Alan Alda may be best known for his role on the '70s show MASH, but he has interests that extend far beyond the boundaries of the acting world. One of those interests is science, and he wants to get young people as involved as he can. In order to do that, he's created the Flame Challenge, which attracted entries from all over the world from people who dared to try an answer the question, "What is color?"
The challenge stemmed from a childhood experience in which Alda asked his science teacher what a flame was. The response he got was "It's oxidation." That, he says, was not enough to satisfy his curiosity.
"I didn't know any more about than I did before. It's just like calling it by another name. It's [as if] I said, 'What's a flame?' and she said, 'Oh, that's Fred,'" Alda said.
The Flame Challenge asked people to try and explain what color is--and how we see it--to children, and over 27,000 kids from around the world chose the winners.
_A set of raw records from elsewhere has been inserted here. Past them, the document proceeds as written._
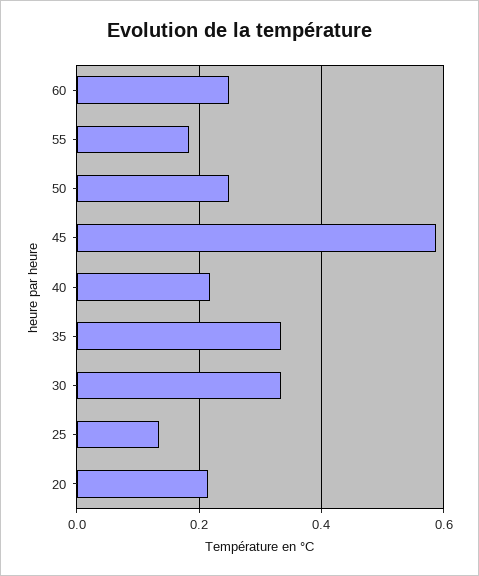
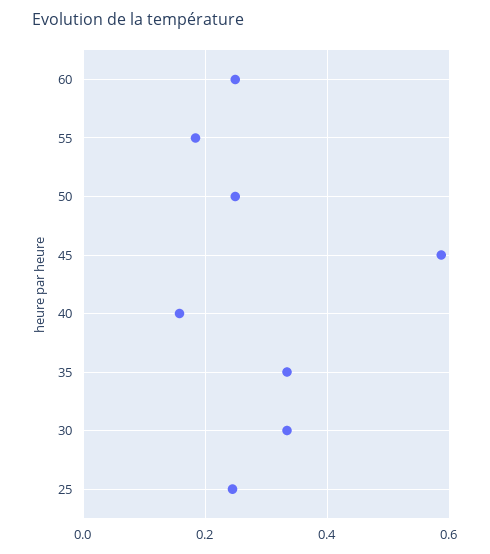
  {
    "60": 0.24,
    "55": 0.18,
    "50": 0.24,
    "45": 0.58,
-   "40": 0.22,
+   "40": 0.16,
    "35": 0.34,
    "30": 0.34,
-   "25": 0.14,
+   "25": 0.24
-   "20": 0.22
  }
In the video category, Dianna Cowern took the prize for her demonstration, which integrated animation and live-action. Alda said he was impressed with the way Cowern explained color without talking down to the children.
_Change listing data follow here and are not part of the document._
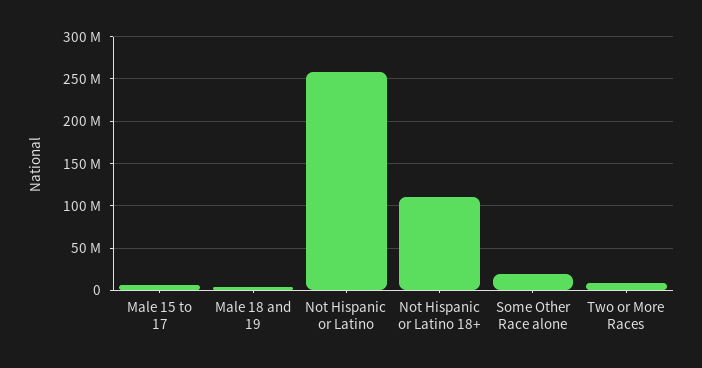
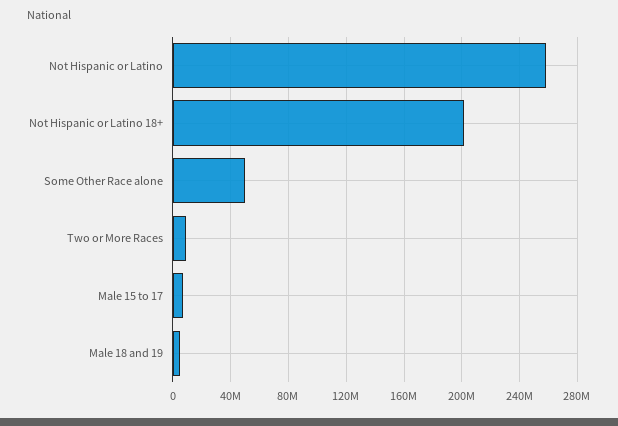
  {
    "Male 15 to 17": 5000000,
    "Male 18 and 19": 5000000,
    "Not Hispanic or Latino": 260000000,
-   "Not Hispanic or Latino 18+": 110000000,
+   "Not Hispanic or Latino 18+": 200000000,
-   "Some Other Race alone": 20000000,
+   "Some Other Race alone": 50000000,
    "Two or More Races": 10000000
  }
"It was humorous and joyous, but it didn't disrespect the kids, and I love that," Alda said.
Cowern, a graduate of MIT, is the outreach coordinator for the Physics Department at the University of California, San Diego. She also has her own YouTube channel called "Physics Woman", where she talks about the science of physics in fun ways.
“Without avenues like the Flame Challenge to validate creative and accurate science communication, many, like me, may feel our science communication efforts are in vein; and we may lose the benefit of thousands of fantastic minds for whom science and expression are not separate. I have seen that “Ahaa!” moment when exploring science with a child and it amazes me! I hope one day that “Ahaa" moment will turn into a question, and the question will turn into a career. I hope this especially for young girls who are growing up in a world where their role-models are, on the whole, not scientists," Cowern said.